Abstract

The structure of the IT industry has always evolved in line with technological progresses and changes in consumer preferences, as well as with regulatory trends. This is why, when assessing the effect that a new technology or industry policy may have on the national economy, companies and policy-makers need to consider dynamic structural changes affecting the IT industry. One of the most popular existing methods for economic impact analysis is based on a traditional input-output table, and is conducted over a period between the current time and a given time in the future. In this study, we compare the accuracy of RAS and Cross Entropy (CE), the two most widely employed methods for updating input-output (IO) tables, by applying them to Korean IT industries. The main results of this study are the following. In terms of the accuracy of input coefficient estimates, we have found that both the RAS and CE methods have a tendency to overestimate or underestimate them. When the Korean industry was first divided into fourteen sectors, and the RAS and CE methods were applied to each of the fourteen industries, it was difficult to discern a consistent trend for the two methods concerning their accuracy in estimation of input coefficients. Secondly, when used to update an IO table in which the IT industry is subdivided into IT equipment and services, neither the CE nor RAS method proved distinctly superior to the other.
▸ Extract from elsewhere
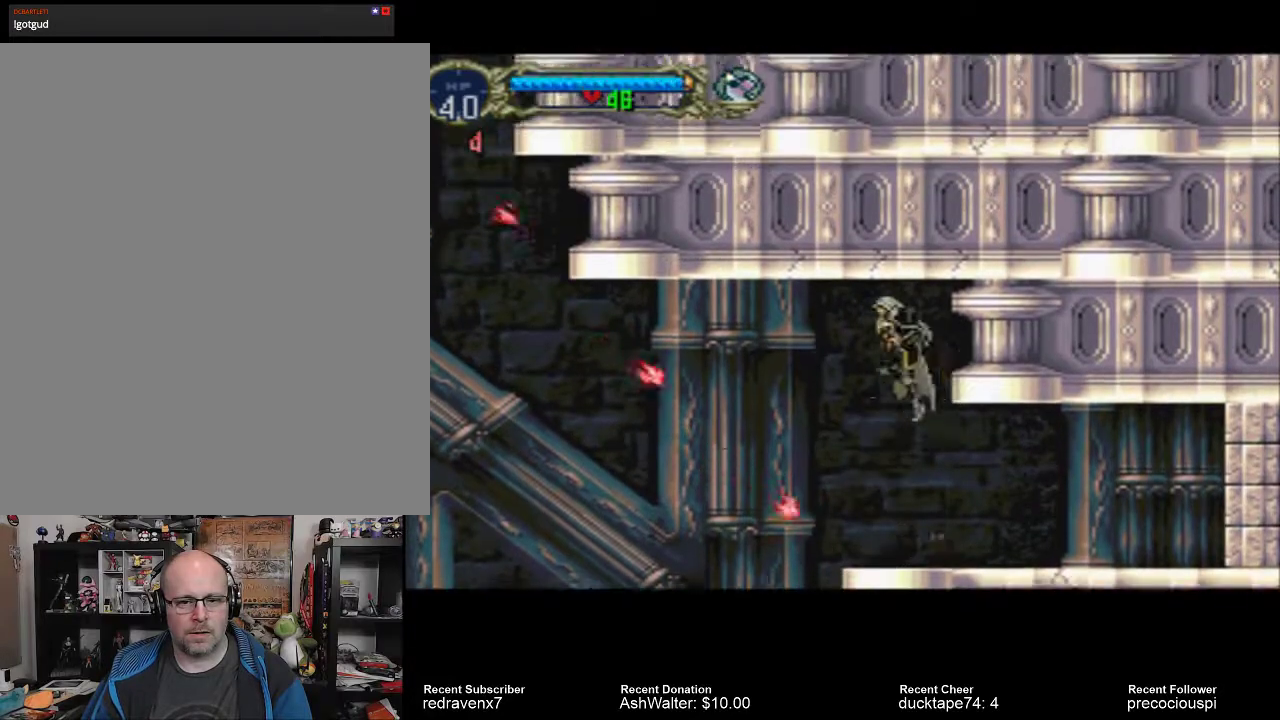
{"buttons": ["CROSS"], "left_stick": "center", "right_stick": "center", "events": []}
Third, in light of the above two findings, we concluded that updating IO tables is best done through a hybrid method combining the CE and RAS methods. This paper proposes a procedure consisting of two steps: IO tables are first updated using the two methods, which are once again updated by employing the OLS average approach through the use of optimal weights.

Highlights

  • IO tables are an important means of detecting changes affecting the structure of a country’s industry (Acemoglu et al 2011; Atalay et al 2011; Elliott et al 2011; Jones 2011)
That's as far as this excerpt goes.